Samantha: Given the lawsuit, what is the future for the ranches here?
Laura: I go back and forth. I’m worried. I’m worried about a lot of things. This doesn’t have to do with your question, but I’m worried that with this book, people will say, this is about the oyster farm and I don’t want to rehash that. It’s not. It’s trying to place that very ugly episode in a context, so that we understand that it wasn’t a weird outlier.
One of the things that I hope comes through is how connected that episode was, and continues to be, to this overall push you can see clearly starting in the ‘90s, but which in some ways goes all the way back to the ‘70s, that is saying private land uses do not belong in a park. I work in an environmental studies department; I consider myself an environmentalist. I hate lumping people together. But the erosion and attrition of the working landscape over time is something that some people have wanted for a long time. In that sense, I am worried.
That said, I think there’s a lot more awareness and understanding. There is such a change in how we think about agriculture in the last 10 or 20 years, especially out here. The important piece that I haven’t seen articulated this way is that food has become recreation in a way that it did not use to be. If you say this is a park created for public recreation, what role does food play in that? Maybe the park will say, “It is important to our visitors to protect this.” It is awkward when you’re talking about protecting someone’s private livelihood; you don’t want them to be on welfare. But I think the balance has been struck well for many years. Their leases are lower than private land because of the extra burdens and responsibilities they have.
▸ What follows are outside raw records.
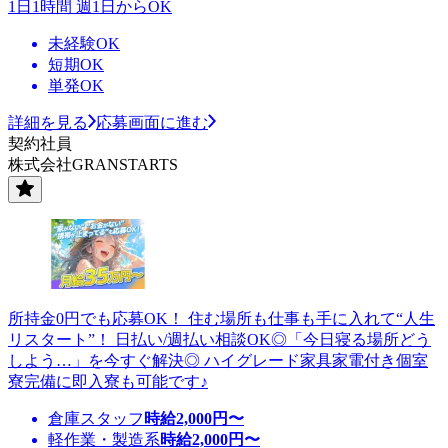
1日1時間 週1日からOK
未経験OK
短期OK
単発OK
詳細を見る
応募画面に進む
契約社員
株式会社GRANSTARTS
所持金0円でも応募OK！ 住む場所も仕事も手に入れて“人生
リスタート”！ 日払い/週払い相談OK◎「今日寝る場所どう
しよう…」を今すぐ解決◎ ハイグレード家具家電付き個室
寮完備に即入寮も可能です♪
倉庫スタッフ
時給
2,000
円〜
軽作業・製造系
時給
2,000
円〜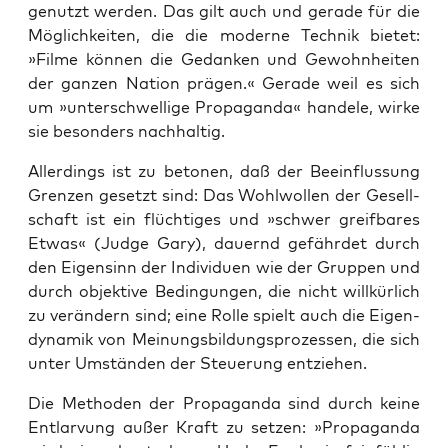
genutzt wer­den. Das gilt auch und gera­de für die
Mög­lich­kei­ten, die die moder­ne Tech­nik bie­tet:
»Fil­me kön­nen die Gedan­ken und Gewohn­hei­ten
der gan­zen Nati­on prä­gen.« Gera­de weil es sich
um »unter­schwel­li­ge Pro­pa­gan­da« han­de­le, wir­ke
sie beson­ders nachhaltig.
Aller­dings ist zu beto­nen, daß der Beein­flus­sung
Gren­zen gesetzt sind: Das Wohl­wol­len der Gesell­
schaft ist ein flüch­ti­ges und »schwer greif­ba­res
Etwas« (Judge Gary), dau­ernd gefähr­det durch
den Eigen­sinn der Indi­vi­du­en wie der Grup­pen und
durch objek­ti­ve Bedin­gun­gen, die nicht will­kür­lich
zu ver­än­dern sind; eine Rol­le spielt auch die Eigen­
dy­na­mik von Mei­nungs­bil­dungs­pro­zes­sen, die sich
unter Umstän­den der Steue­rung entziehen.
Die Metho­den der Pro­pa­gan­da sind durch kei­ne
Ent­lar­vung außer Kraft zu set­zen: »Pro­pa­gan­da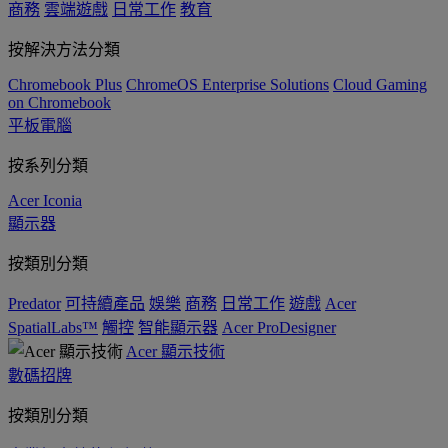
商務
雲端遊戲
日常工作
教育
按解決方法分類
Chromebook Plus
ChromeOS Enterprise Solutions
Cloud Gaming
on Chromebook
平板電腦
按系列分類
Acer Iconia
顯示器
按類別分類
Predator
可持續產品
娛樂
商務
日常工作
遊戲
Acer
SpatialLabs™
觸控
智能顯示器
Acer ProDesigner
Acer 顯示技術
數碼招牌
按類別分類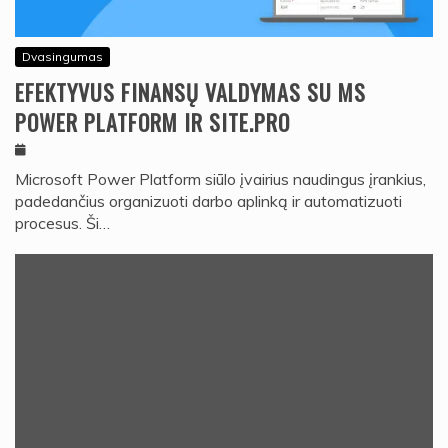
Dvasingumas
EFEKTYVUS FINANSŲ VALDYMAS SU MS
POWER PLATFORM IR SITE.PRO
Microsoft Power Platform siūlo įvairius naudingus įrankius,
padedančius organizuoti darbo aplinką ir automatizuoti
procesus. Ši…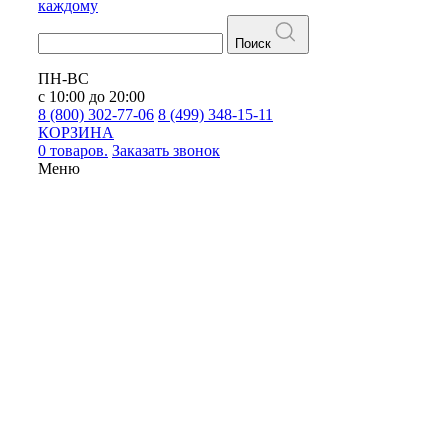
каждому
Поиск
ПН-ВС
с 10:00 до 20:00
8 (800) 302-77-06
8 (499) 348-15-11
КОРЗИНА
0 товаров.
Заказать звонок
Меню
To me, Point Reyes is a great lesson. You can use the landscape and not lose the wilderness. They can be side by side. That is such a potential win. Most of the rhetoric is that humans are terrible and we destroy everything, but that’s not a healthy way to look at environmental protection. One of the things that struck me, as I read about wilderness history, was the discussion in the 1970s: it was like that argument within the park service in the ‘40s. Do you let everything in, or are you selective? The wilderness advocates in the ‘70s said, “Let’s bring it all in. The more the merrier.” What people don’t realize about wilderness legislation is that it only applies to federal land. It is a break on the agencies, not anyone else, which is why agencies mostly did not like wilderness in those early days. It limits what they can do in decision-making. It forces them to manage in particular ways.
I was reading one of the hearings for wilderness areas in some other parks. One of them was Mesa Verde... There was a debate about whether a park that had Native American relics could be considered wilderness. They’re like, “Well, it’s really old. It’s okay.” The idea that native people are part of the natural world in a way that other people are not is, when you get down to it, fairly racist.
The reality is that this is all a used landscape. But the definition of what wilderness can be took a fairly radical turn in the ‘90s, coming out of Earth First! with an emphasis on an absolute and pure vision of what it is. And it’s so contradictory, because it is a managed landscape. There’re lots of visitors running around. Why those people don’t count, or counter the untouchedness, doesn’t make sense to me.
Many people have watched the documentary “Rebels with a Cause,” and that pretty much asserts that [the park] was needed to stop development. But actually, there is more complication to the story. I hope this book will help things somehow. And, in the same way, remind people that there used to be more ranches. Some left of their own volition and some were pushed. To get that in the open is, I hope, something the book will do. We all edit out things we don’t want to remember.